_EXERCISES TO COMPLETE_
1. In the court judgment, in what year was the concessionaire declared an NPA?
2. In the rows, begin at the first line and stop after the line that has "title dashboard [51, 352, 1449, 491]". Change "Rendered" to "Displayed" and return only those lines, otherwise unchanged.

_DOCUMENT PASSAGE_
_ _ _

Full Text
HIGH COURT OF DELHI
Date of Decision: 24.04.2023
PUNJAB NATIONAL BANK ..... Appellant
Through: Mr. Sudhanshu Batra, Sr.
Advocate with Mr. Krishna Vijay Singh and Mr. Pradyuman Sewar, Advocates.
Through: Mr. Salman Khurshid, Sr.
Advocate with Mr. Apoorv Agarwal, Mr. Manav Goyal, Ms. Saloni Singh, Ms. Aadya Mishra, Ms. Sommya Chaturvedi and Ms. Arushi Jain, Advocate for R-1.
Ms. Gunjan Sinha Jain, Advocate for NHAI.
HON'BLE MR. JUSTICE SUDHIR KUMAR JAIN NAJMI WAZIRI, J (ORAL)
The hearing has been conducted through hybrid mode (physical and virtual hearing).
JUDGMENT
1. This appeal impugns the order dated 07.10.2020 passed by the learned Single Judge in West Haryana Highways Projects Private Limited vs. National Highways Authority Of India and Ors., which has issued the following directions: “Directions
80. Accordingly, in view of the aforesaid discussion, these petitions are disposed of with the following directions: i. The first petition, OMP(I)(COMM) 144/2020 seeking stay of the impugned NITs dated 17.04.2020 and 05.05.2020 is dismissed. ii. The second petition, OMP(I)(COMM) 263/2020, is partly allowed by staying the operation of notice/letters No. NHAI/PIU-RTK/B-H/LTR/20-21/300 dated 27.05.2020 and letter No.NHAI/PIU-RTK/B- H/LTR/20-21/339 dated 28.05.2020 suspending the rights of the petitioner under the Concession Agreement. However, this direction shall only subsist for a period of three months from today, or until further orders in this regard are passed in arbitration, whichever is earlier. It is made clear that in case the petitioner fails to invoke arbitration within three months, this interim order will no longer continue to operate. Furthermore, while carrying out toll collections, the petitioner shall ensure that all sums collected are duly deposited in the escrow account, as per the stipulations of the agreements between the parties. iii. In IA 6365/2020, the respondent no.2 is directed to release 50% of INR 5.25 crores to the petitioner, after deducting the sum of INR 42 lakh which has already been paid to it pursuant to the orders of this Court.”
2. The learned Senior Advocate for Punjab National Bank (‘PNB’) submits that no monies are payable at all, especially when there is a claim of over Rs.700 crores recoverable from the concessionaire. The concessionaire was declared a NPA in 2016 and notice of default was issued in 2019. The entire NHAI project was financed by PNB and other consortium of lenders. It is not in dispute that no arbitral proceedings have been initiated by any party against the other. The impugned order directs payment of 50% of Rs.5.25 crores after deducting Rs.42 lacs from the 50% on the basis that work was carried out between 30.08.2020 to 24.09.2020 during the pendency of section 9 petitions. The court had rightly taken the view that an act of good can do no harm, and in any case, the larger public interest should prevail. However, every such claim would have to be first verified. The procedure for verifying the claim is that after a Request for Inspection (‘RFI’) is issued by the concessionaire apropos any work carried out by it, the NHAI would verify the work carried out through its engineers, often accompanied by the engineers of PNB and consortium of lenders.

_ _ _

_Items listed in a dataset_
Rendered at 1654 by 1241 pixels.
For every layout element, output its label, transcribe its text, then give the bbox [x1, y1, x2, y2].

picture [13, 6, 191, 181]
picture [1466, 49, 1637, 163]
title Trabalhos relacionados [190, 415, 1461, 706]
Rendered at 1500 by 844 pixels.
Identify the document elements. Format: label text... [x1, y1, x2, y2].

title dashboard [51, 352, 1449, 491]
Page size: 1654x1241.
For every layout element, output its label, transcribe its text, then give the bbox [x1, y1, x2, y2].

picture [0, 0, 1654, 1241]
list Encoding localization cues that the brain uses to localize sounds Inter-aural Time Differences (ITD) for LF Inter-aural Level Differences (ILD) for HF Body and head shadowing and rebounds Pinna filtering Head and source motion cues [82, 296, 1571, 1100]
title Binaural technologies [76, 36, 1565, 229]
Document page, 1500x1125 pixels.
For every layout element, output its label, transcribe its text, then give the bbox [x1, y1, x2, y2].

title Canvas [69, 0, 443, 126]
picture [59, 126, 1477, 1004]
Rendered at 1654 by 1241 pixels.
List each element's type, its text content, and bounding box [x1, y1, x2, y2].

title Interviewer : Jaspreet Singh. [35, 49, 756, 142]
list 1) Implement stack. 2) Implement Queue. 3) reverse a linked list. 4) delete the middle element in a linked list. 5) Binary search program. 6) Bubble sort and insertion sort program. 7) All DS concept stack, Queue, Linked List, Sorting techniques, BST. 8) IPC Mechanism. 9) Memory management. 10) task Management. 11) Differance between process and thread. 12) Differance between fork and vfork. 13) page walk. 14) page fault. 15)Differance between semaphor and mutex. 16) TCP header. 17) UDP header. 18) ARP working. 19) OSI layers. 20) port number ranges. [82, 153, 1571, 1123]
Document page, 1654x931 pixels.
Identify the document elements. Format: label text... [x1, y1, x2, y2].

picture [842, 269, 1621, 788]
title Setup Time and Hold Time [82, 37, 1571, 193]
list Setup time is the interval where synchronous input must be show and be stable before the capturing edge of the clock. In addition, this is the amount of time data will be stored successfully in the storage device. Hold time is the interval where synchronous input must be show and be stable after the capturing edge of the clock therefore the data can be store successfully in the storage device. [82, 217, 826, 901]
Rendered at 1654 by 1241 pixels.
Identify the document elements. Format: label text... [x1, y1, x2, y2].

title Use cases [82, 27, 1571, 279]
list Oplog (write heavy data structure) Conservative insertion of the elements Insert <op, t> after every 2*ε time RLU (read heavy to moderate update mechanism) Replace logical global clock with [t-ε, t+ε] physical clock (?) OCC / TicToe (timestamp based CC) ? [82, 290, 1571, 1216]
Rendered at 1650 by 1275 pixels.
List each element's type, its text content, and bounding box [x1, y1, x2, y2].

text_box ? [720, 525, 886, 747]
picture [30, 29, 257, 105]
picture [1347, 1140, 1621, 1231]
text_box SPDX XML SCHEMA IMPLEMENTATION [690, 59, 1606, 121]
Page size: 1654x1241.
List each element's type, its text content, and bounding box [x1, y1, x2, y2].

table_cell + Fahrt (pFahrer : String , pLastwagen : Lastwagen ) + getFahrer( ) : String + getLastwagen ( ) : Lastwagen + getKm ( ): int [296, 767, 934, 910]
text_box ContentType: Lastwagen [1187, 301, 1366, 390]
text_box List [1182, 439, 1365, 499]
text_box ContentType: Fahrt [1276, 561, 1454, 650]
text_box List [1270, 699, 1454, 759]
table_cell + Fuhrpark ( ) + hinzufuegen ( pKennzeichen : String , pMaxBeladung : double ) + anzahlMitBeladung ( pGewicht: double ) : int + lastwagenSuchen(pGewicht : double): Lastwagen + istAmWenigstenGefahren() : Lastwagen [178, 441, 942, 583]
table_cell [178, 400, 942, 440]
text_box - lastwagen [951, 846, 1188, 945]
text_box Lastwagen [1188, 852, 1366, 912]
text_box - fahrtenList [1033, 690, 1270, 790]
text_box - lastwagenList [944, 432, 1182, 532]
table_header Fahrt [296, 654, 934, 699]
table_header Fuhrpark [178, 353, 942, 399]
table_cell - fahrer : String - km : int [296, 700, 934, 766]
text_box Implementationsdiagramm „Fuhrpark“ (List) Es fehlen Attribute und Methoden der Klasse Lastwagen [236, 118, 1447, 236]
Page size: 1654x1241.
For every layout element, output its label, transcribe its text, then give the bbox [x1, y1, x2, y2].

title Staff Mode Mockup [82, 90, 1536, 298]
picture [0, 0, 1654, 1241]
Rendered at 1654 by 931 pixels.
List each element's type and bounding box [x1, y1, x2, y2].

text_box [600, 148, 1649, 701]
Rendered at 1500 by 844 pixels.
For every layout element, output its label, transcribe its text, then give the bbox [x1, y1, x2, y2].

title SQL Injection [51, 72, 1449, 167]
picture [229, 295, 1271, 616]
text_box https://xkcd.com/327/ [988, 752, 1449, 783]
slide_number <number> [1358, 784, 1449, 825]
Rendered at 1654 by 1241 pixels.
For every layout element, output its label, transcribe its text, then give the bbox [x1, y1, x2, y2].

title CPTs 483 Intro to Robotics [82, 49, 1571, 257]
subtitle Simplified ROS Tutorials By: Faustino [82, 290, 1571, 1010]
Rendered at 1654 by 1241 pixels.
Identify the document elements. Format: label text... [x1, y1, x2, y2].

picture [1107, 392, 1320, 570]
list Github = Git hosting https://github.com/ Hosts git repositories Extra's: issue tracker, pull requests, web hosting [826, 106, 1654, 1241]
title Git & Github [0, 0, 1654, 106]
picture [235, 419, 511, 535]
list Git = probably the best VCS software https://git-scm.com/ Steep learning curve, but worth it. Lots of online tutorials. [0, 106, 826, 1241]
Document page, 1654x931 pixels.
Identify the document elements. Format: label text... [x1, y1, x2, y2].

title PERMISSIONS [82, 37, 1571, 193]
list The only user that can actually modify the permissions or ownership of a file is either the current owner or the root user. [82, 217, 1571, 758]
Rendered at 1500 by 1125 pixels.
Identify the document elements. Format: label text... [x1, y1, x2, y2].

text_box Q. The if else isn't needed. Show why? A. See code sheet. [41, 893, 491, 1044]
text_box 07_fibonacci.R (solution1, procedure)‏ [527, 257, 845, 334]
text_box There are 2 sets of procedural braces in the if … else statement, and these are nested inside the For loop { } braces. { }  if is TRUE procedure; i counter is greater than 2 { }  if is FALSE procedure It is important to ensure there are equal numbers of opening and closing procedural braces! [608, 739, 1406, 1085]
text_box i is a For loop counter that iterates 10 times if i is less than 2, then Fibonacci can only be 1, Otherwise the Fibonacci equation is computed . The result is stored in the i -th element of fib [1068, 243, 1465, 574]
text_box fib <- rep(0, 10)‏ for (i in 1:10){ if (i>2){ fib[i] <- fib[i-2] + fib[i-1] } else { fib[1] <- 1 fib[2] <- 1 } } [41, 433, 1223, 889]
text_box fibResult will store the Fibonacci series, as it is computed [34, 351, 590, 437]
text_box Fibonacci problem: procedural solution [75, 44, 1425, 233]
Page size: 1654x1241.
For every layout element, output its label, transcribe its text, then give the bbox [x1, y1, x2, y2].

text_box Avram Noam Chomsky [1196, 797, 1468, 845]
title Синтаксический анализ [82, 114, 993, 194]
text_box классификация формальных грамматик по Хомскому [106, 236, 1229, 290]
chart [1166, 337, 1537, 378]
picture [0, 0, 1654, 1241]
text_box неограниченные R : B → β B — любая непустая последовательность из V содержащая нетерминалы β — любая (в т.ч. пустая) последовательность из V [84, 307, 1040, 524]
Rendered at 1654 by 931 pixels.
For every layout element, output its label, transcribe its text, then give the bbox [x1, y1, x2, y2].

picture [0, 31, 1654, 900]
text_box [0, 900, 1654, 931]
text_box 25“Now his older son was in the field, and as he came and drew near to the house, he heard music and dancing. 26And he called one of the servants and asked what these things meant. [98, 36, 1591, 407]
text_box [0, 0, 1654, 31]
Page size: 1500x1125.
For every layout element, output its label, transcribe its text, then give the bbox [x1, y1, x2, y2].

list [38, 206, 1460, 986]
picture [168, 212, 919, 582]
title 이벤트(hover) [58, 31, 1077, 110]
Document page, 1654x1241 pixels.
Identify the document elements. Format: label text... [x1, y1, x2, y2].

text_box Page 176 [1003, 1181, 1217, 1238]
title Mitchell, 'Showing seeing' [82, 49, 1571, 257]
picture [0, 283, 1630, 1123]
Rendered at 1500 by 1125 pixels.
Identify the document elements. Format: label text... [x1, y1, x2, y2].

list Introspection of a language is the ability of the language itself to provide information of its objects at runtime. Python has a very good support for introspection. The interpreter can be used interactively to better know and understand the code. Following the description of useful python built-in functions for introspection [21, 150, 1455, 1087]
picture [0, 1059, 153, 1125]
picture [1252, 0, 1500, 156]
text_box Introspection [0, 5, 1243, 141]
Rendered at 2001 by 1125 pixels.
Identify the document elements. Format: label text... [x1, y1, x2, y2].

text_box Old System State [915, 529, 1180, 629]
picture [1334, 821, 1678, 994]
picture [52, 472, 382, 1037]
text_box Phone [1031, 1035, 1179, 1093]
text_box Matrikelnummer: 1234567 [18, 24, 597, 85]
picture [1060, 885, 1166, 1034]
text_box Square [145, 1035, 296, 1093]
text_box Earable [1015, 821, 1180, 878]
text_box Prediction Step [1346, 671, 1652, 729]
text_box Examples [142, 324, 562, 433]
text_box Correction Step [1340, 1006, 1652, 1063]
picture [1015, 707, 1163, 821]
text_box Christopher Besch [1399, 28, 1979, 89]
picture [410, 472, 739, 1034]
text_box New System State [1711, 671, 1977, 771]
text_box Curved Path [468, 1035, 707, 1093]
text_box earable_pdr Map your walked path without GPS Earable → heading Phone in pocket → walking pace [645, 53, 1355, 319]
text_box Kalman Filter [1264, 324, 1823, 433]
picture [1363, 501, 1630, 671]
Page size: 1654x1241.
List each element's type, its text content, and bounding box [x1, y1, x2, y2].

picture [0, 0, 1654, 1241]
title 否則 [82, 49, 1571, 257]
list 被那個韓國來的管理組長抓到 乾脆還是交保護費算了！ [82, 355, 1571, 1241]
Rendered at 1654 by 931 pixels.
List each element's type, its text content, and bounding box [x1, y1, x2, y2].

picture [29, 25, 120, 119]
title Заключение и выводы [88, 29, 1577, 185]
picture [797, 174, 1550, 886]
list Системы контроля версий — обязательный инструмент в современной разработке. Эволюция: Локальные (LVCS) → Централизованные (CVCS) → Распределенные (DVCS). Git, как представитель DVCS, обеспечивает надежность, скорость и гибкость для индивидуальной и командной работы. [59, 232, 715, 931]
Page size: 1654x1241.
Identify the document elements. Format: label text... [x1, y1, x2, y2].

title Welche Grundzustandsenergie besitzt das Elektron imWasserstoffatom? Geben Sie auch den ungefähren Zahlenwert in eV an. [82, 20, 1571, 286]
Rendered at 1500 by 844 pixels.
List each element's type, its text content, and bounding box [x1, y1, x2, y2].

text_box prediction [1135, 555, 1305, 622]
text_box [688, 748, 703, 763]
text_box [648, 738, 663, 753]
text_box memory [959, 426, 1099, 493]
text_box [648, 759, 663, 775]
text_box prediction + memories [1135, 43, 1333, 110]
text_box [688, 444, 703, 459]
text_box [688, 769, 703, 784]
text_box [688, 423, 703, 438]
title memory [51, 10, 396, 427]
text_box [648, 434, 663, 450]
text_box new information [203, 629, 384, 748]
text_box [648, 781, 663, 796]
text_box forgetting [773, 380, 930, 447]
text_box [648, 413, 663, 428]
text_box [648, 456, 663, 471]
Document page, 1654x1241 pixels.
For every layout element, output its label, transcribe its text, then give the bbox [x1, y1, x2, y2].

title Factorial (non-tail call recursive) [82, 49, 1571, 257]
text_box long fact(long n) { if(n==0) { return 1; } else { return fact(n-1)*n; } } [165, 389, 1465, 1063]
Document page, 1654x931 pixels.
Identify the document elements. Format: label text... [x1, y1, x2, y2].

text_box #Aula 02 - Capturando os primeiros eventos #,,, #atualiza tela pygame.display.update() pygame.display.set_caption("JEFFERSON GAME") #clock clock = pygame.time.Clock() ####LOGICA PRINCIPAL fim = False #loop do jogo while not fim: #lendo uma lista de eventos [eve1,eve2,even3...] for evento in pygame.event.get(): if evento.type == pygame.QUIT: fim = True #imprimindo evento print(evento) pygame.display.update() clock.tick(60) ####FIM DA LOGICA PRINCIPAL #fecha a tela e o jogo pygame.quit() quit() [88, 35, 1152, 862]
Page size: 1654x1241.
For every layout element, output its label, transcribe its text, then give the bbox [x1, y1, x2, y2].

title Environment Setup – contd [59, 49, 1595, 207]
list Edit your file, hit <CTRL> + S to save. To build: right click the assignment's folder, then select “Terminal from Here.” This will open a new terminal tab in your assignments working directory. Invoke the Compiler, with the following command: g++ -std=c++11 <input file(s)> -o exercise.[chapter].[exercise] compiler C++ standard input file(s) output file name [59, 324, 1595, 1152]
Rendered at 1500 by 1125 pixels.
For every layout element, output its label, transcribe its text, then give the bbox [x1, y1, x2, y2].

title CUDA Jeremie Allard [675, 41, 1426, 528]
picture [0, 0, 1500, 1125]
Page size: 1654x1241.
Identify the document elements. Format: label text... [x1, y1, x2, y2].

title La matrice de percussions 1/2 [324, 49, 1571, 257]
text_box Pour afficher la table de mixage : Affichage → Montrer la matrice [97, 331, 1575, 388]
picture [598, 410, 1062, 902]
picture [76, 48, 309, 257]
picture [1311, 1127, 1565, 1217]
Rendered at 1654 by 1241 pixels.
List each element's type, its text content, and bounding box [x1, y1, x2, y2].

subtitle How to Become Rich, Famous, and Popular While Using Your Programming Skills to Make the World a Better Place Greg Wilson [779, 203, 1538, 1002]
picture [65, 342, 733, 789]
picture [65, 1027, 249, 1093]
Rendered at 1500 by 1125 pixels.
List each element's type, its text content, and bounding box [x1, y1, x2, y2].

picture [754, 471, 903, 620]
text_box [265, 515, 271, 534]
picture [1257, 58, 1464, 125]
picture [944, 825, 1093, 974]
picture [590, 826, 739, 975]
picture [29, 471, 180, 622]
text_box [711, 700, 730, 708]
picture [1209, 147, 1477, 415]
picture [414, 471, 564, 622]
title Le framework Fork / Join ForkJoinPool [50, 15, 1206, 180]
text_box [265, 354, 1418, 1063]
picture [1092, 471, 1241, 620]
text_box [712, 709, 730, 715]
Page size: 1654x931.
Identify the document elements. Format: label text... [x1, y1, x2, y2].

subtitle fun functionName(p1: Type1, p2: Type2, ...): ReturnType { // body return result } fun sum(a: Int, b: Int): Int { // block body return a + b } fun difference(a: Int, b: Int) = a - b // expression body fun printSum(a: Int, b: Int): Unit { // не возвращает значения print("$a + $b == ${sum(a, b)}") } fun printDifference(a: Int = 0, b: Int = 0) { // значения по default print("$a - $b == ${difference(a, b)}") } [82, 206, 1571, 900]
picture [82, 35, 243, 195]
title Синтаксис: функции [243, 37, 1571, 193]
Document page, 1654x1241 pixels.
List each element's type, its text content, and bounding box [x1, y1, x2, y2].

_ _ _

_PROBLEM SOLUTIONS_
1. 2016

2.
Displayed at 1654 by 1241 pixels.
For every layout element, output its label, transcribe its text, then give the bbox [x1, y1, x2, y2].

picture [13, 6, 191, 181]
picture [1466, 49, 1637, 163]
title Trabalhos relacionados [190, 415, 1461, 706]
Displayed at 1500 by 844 pixels.
Identify the document elements. Format: label text... [x1, y1, x2, y2].

title dashboard [51, 352, 1449, 491]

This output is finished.